Les aides « exceptionnelles » placent les ménages modestes dans une situation de dépendance au « fait du prince » totalement inacceptable. L’accès à une vie digne n’a pas à se quémander.
Face au triomphalisme du gouvernement, qui se félicite d’avoir diminué les prélèvements sur les ménages, il est primordial de voir la contrepartie de ces baisses d’impôts. La suppression de la taxe d’habitation se chiffre à près de 20 milliards d’euros par an et la baisse de l’impôt sur le revenu à plus de 5 milliards d’euros par an. Le gouvernement doit assumer jusqu’au bout et signaler clairement quels services publics ont été dégradées pour compenser ces pertes de ressources ou bien quels autres impôts, moins visibles, ont été augmentés.

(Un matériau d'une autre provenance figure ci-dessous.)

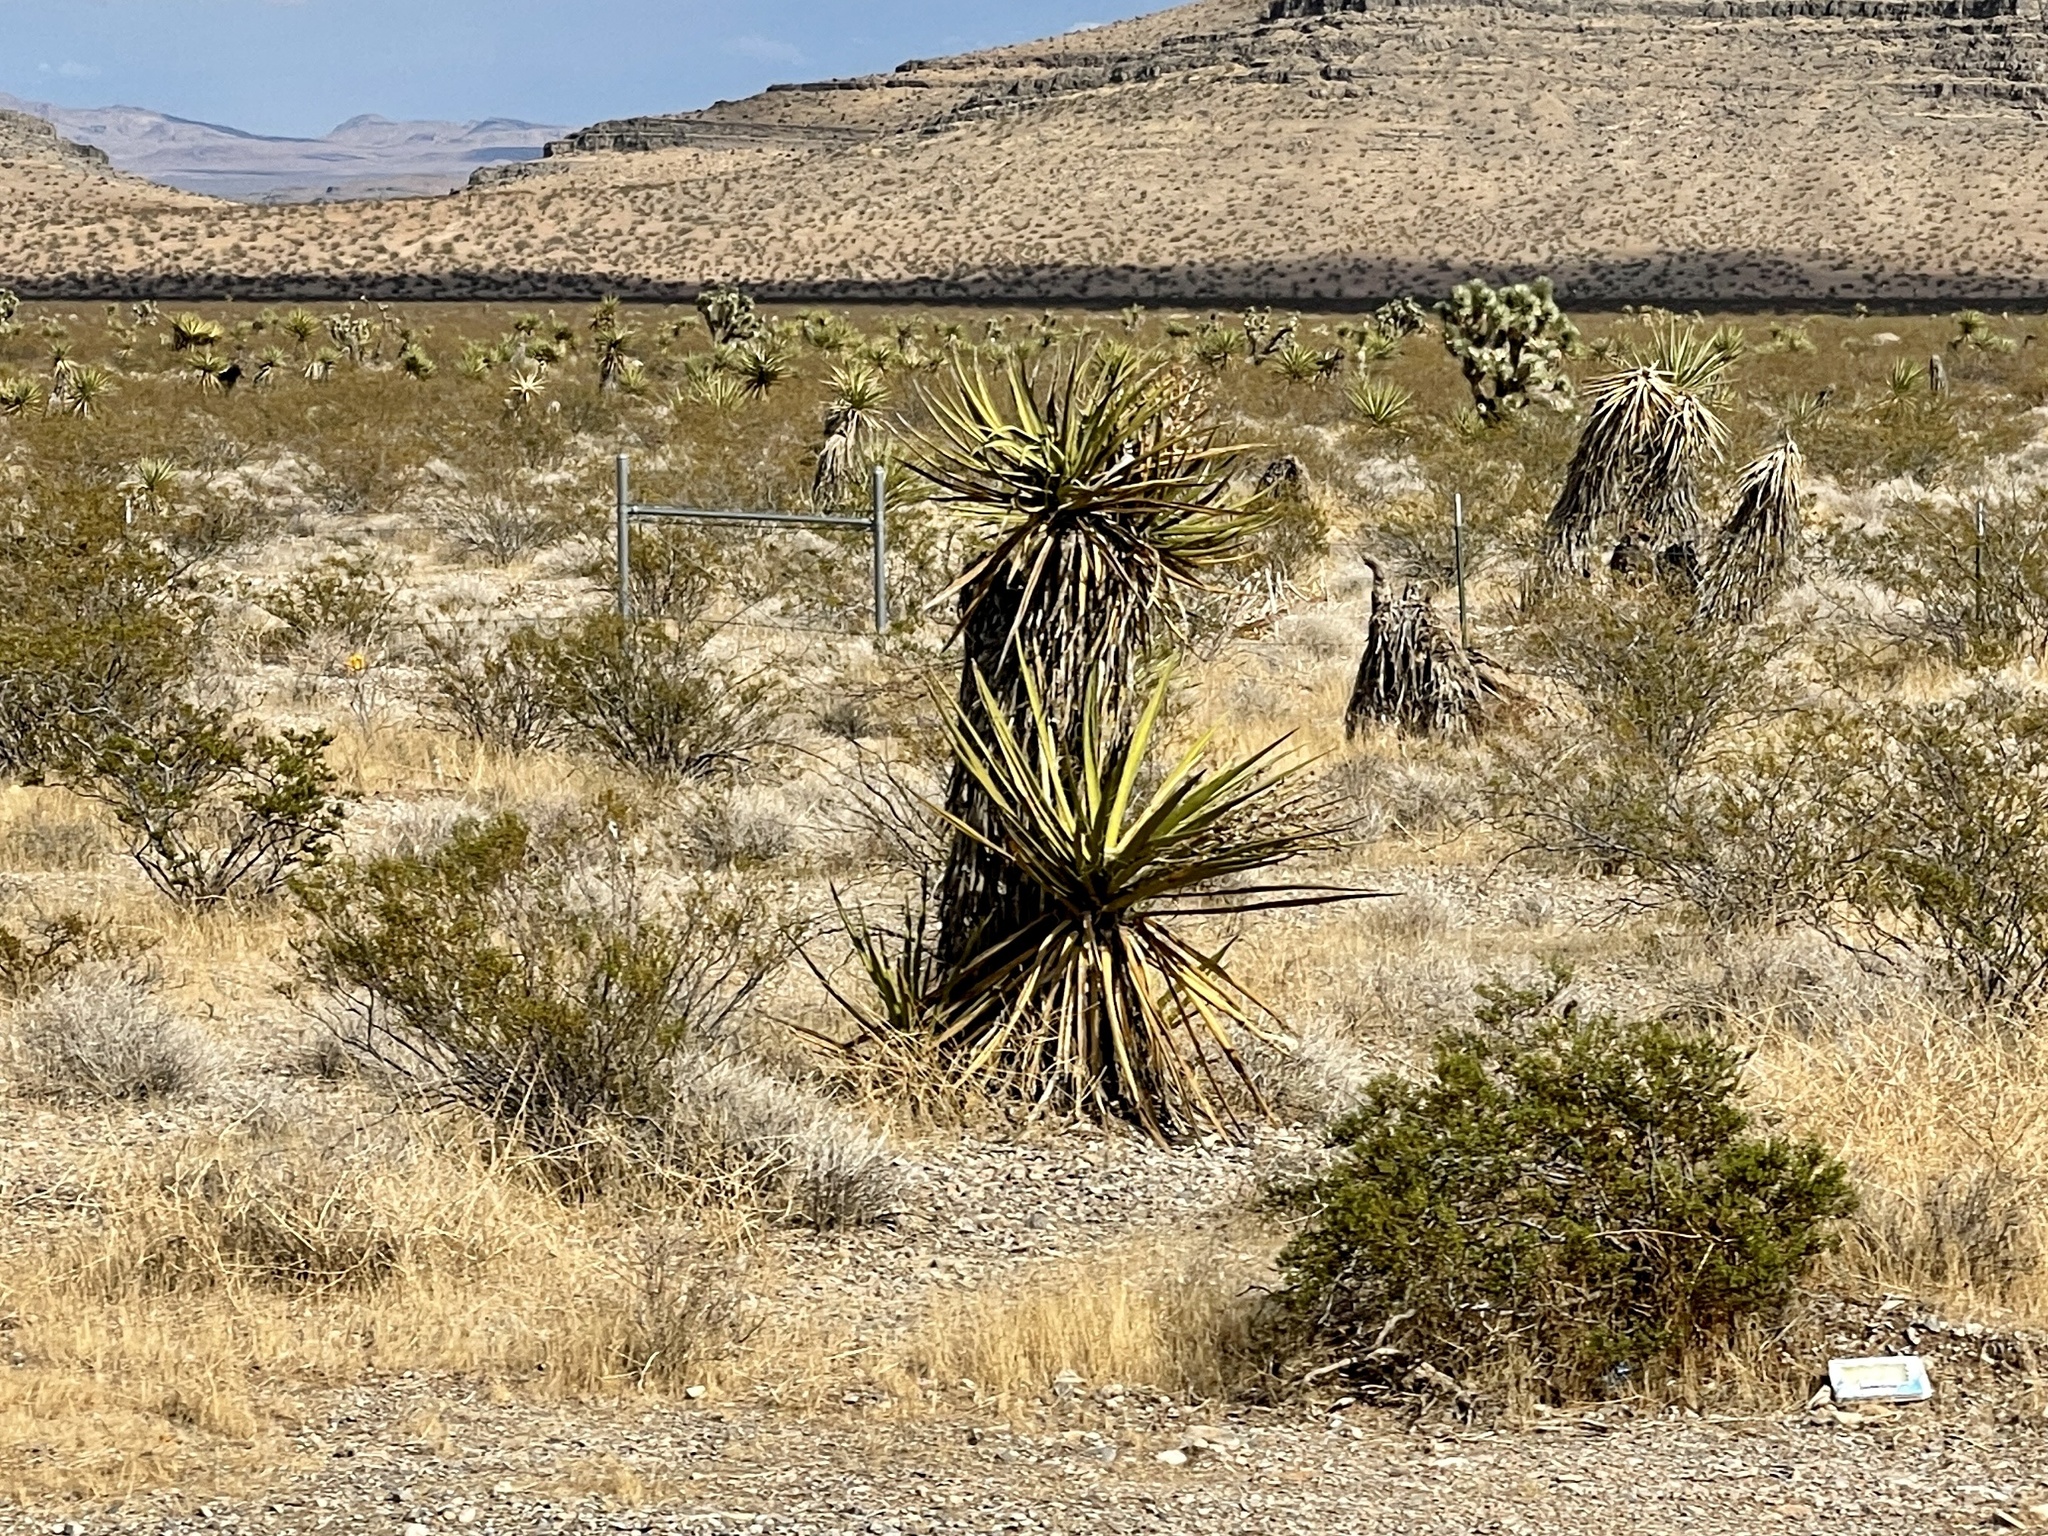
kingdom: Plantae
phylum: Tracheophyta
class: Liliopsida
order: Asparagales
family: Asparagaceae
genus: Yucca
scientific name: Yucca schidigera
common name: Mojave yucca
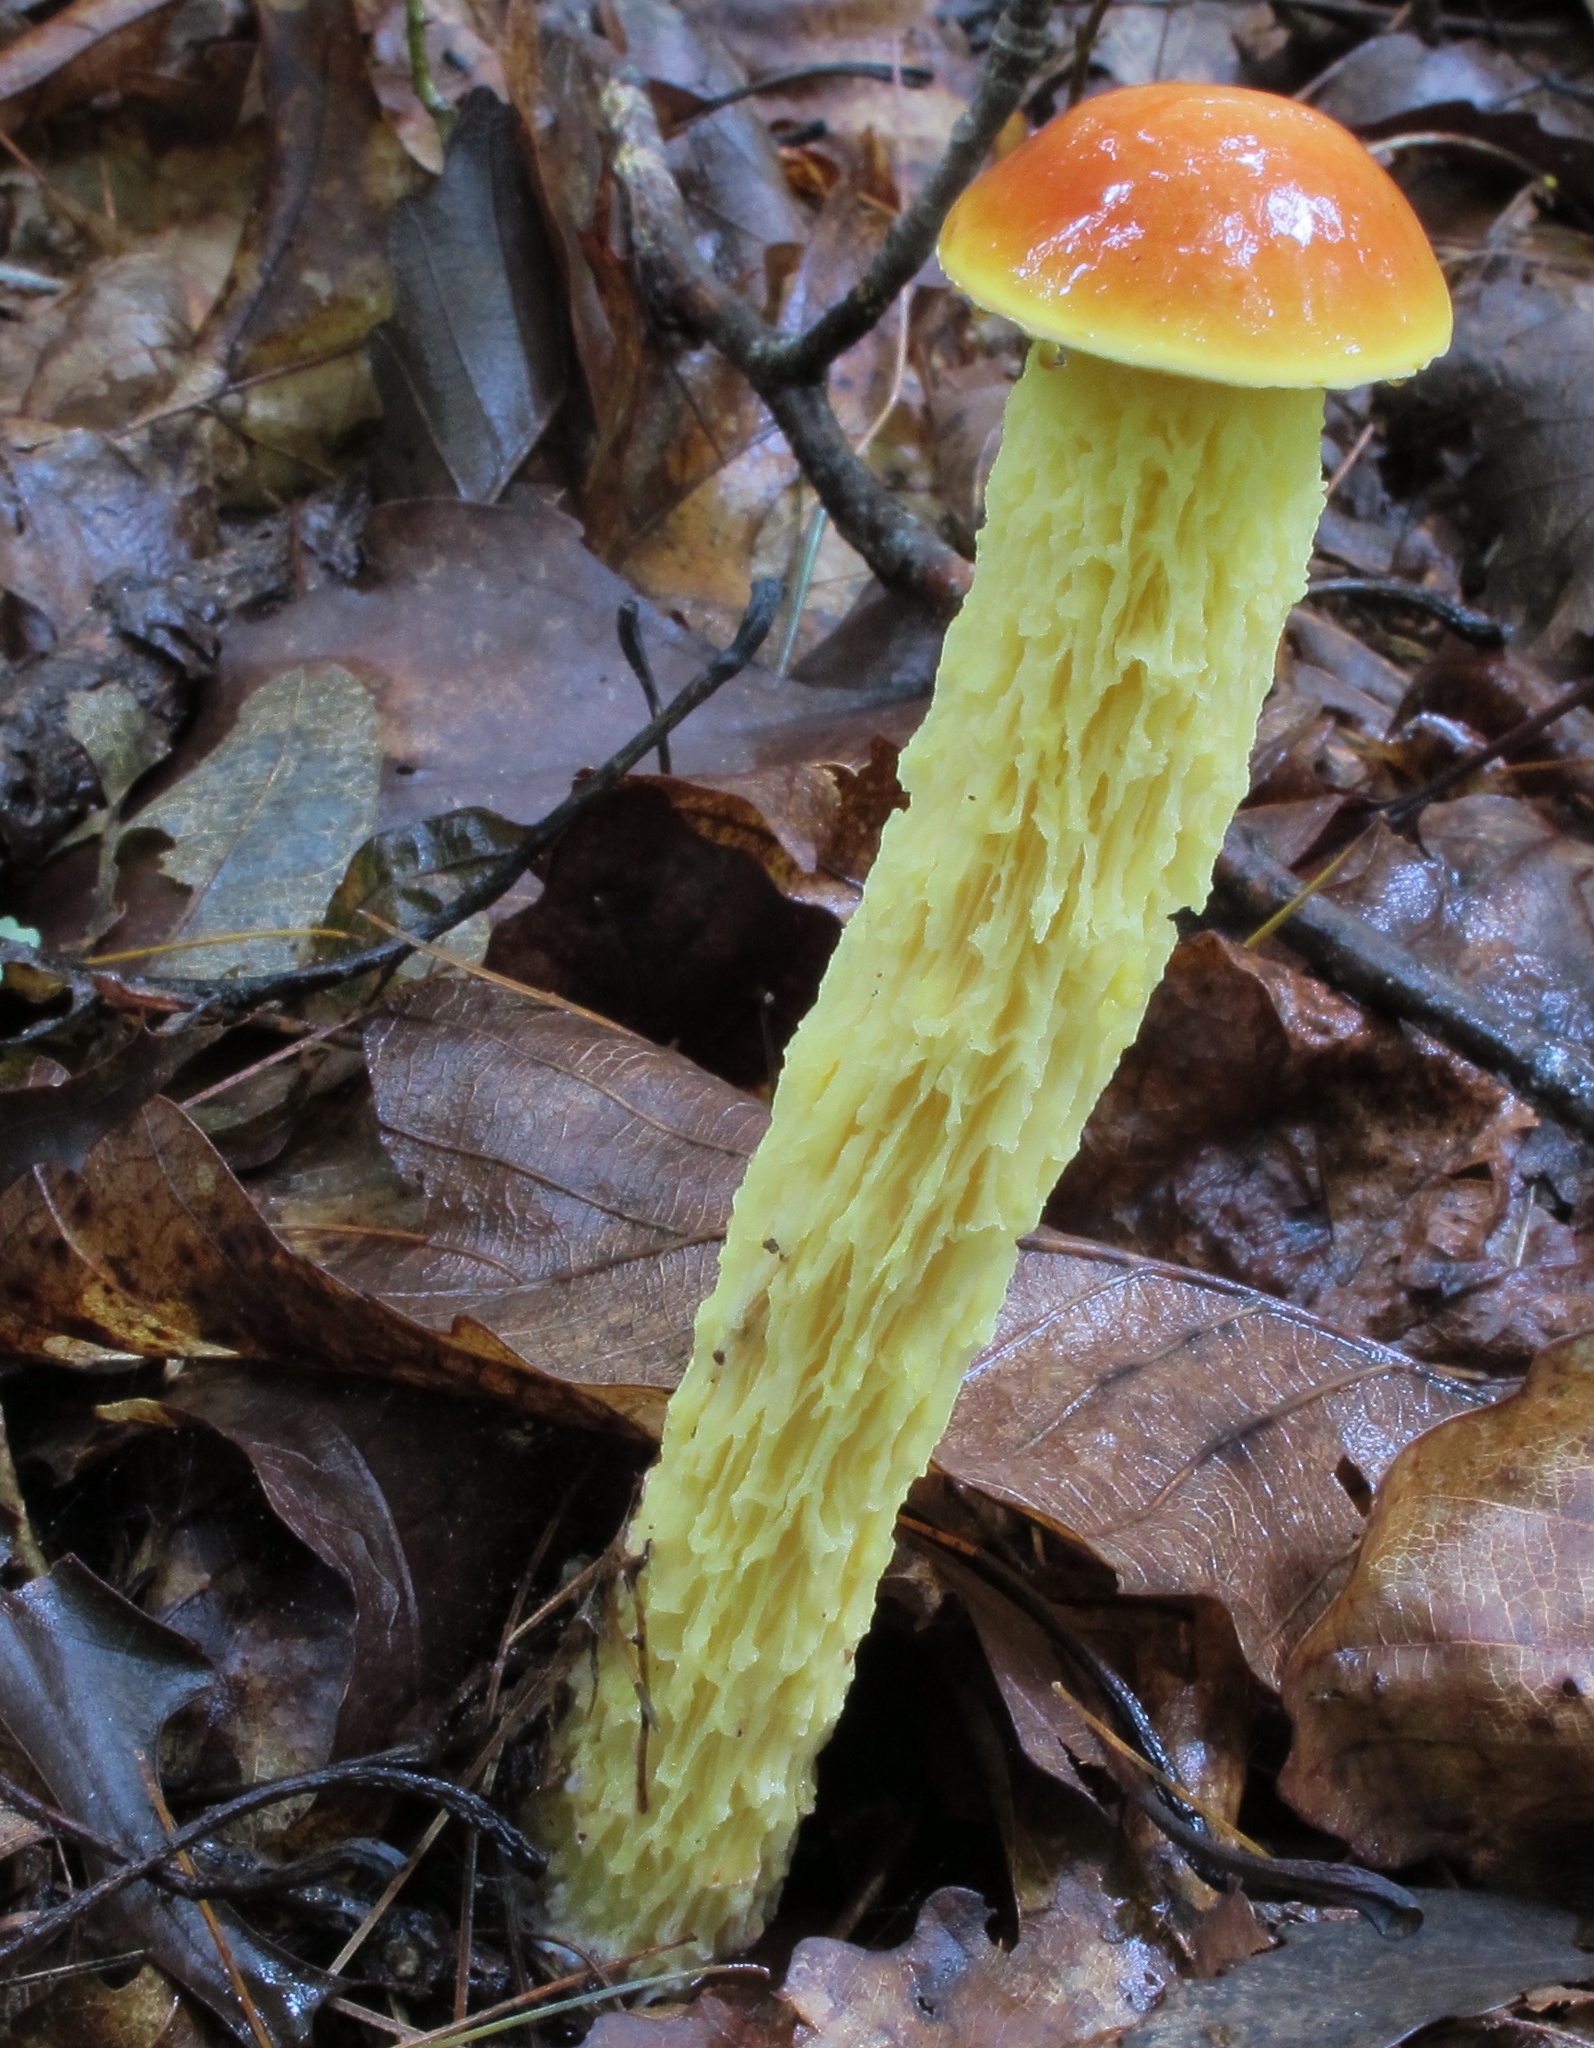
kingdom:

Si le revenu disponible augmente mais que les services publics s’éloignent ou se dégradent, cela oblige à de multiples déplacements, à poser des jours de congés pour s’y rendre ou même pousse au renoncement aux soins, aux prestations… Dans ce cas, où est l’intérêt pour le contribuable ? Ni l’impôt, ni la cotisation ne sont l’ennemi du monde du travail ; ils sont la contrepartie de nos services publics, de ce que nous mettons en commun. Et c’est bien ce qui nous est commun que le gouvernement s’est fixé pour but de détruire.